Für Wild- und Honigbienen sind Neonicotinoide eine Gefahr. Das hat die Europäische Behörde für Lebensmittelsicherheit (EFSA) in einem neuen Bericht heute klargestellt. Laut EU-Kommission ist geplant, dass die Mitgliedsstaaten auf dieser Basis am 22. März über einen vorliegenden Vorschlag des Freilandverbots diskutieren. Ob es auch schon eine Entscheidung geben wird, war unklar.

Im Fokus der Untersuchung standen drei für Bienen giftige Insektizide (Clothianidin, Thiamethoxam und Imidacloprid). Für diese Schädlingsbekämpfungsmittel hatte die Kommission bereits ein Freilandverbot vorgeschlagen, die Staaten wollten aber für Diskussionen darüber den EFSA-Bericht abwarten.
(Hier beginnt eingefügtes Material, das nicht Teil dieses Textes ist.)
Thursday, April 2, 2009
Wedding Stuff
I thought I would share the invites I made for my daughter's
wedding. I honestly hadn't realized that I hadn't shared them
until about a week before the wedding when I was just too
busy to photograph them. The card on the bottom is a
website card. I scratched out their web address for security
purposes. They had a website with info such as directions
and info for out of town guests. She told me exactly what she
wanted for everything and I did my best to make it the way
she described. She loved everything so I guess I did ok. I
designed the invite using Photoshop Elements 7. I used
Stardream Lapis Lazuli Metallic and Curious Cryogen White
Risiko „insgesamt“ bestätigt

Die Experten der Behörde mit Sitz im italienischen Parma werteten diverse wissenschaftliche Studien zu dem Thema aus. „Insgesamt wurde das Risiko für die drei bewerteten Bienentypen bestätigt“, sagte der Leiter der Bereichs Pestizide der EFSA, Jose Tarazona. Untersucht wurde die Gefahr für Honig- sowie Wildbienen und Hummeln.

Die EFSA bestätigte nunmehr eine frühere Einschätzung: 2013 kam eine erste Studie zu dem Ergebnis, dass die Insektizide Clothianidin, Imidacloprid und Thiamethoxam, die etwa zur Behandlung von Saatgut verwendet werden, erhebliche Risiken für Honigbienenvölker darstellen.

Aufgrund mangelnder Daten konnte die Bewertung insbesondere für Wildbienen damals nicht abgeschlossen werden. Dennoch schränkte die EU-Kommission die Nutzung von Neonicotinoiden erheblich ein. Nur in Gewächshäusern und bei ausgewählten Nutzpflanzen wie Wintergetreide dürfen die Insektengifte weiterhin zum Einsatz kommen.